25 lat więzienia dla prezydenta Zabrza, za zabicie wierzyciela
25 lat więzienia dla prezydenta Zabrza, za zabicie wierzyciela – takiej kary domaga się prokuratura. Chce też, by o przedterminowe zwolnienie Jerzy G. mógł ubiegać się najwcześniej po 20 latach. Trwa drugi proces w tej sprawie.
Jerzego G.oskarżony jest o zabójstwo mężczyzny, od którego pożyczył pieniądze. Chodziło o 800 tysięcy złotych, których były prezydent nie był w stanie zwrócić.
Nie było żadnych świadków zbrodni. Nie znaleziono też narzędzi zbrodni: noża i najprawdopodobniej pałki.
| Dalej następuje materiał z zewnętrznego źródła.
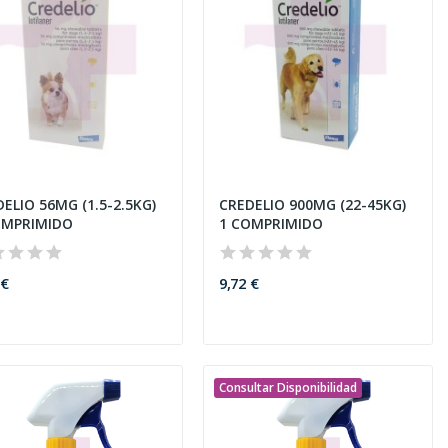
ELIO 56MG (1.5-2.5KG)
CREDELIO 900MG (22-45KG)
OMPRIMIDO
1 COMPRIMIDO
 €
9,72 €
Consultar Disponibilidad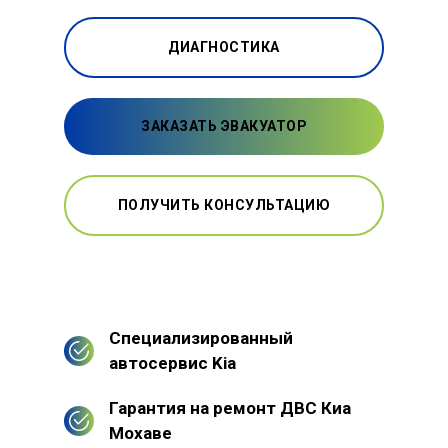
ДИАГНОСТИКА
ЗАКАЗАТЬ ЭВАКУАТОР
ПОЛУЧИТЬ КОНСУЛЬТАЦИЮ
Специализированный
автосервис Kia
Гарантия на ремонт ДВС Киа
Мохаве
Ofiara, którą znaleziono w lesie, miała poderżnięte gardło i ślady po uderzeniach tępym narzędziem. W sprawie śmierci Frydrychowskiego przesłuchano 80-ciu świadków. Sprawdzono też bilingi telefoniczne byłego prezydenta i współoskarżonych.
Poszlakowy proces w tej sprawie toczy się już po raz drugi. Poprzedni wyrok w 2014 roku uchylił Sąd Apelacyjny w Katowicach i zwrócił sprawę do ponownego rozpoznania.
Pierwszy proces rozpoczął się w maju 2011 r. Wyrok w I instancji zapadł w czerwcu 2013 roku. Uznając byłego prezydenta za winnego, sąd I instancji wymierzył mu wówczas karę 25 lat więzienia, zastrzegając, że o warunkowe zwolnienie będzie się mógł ubiegać najwcześniej po 20 latach.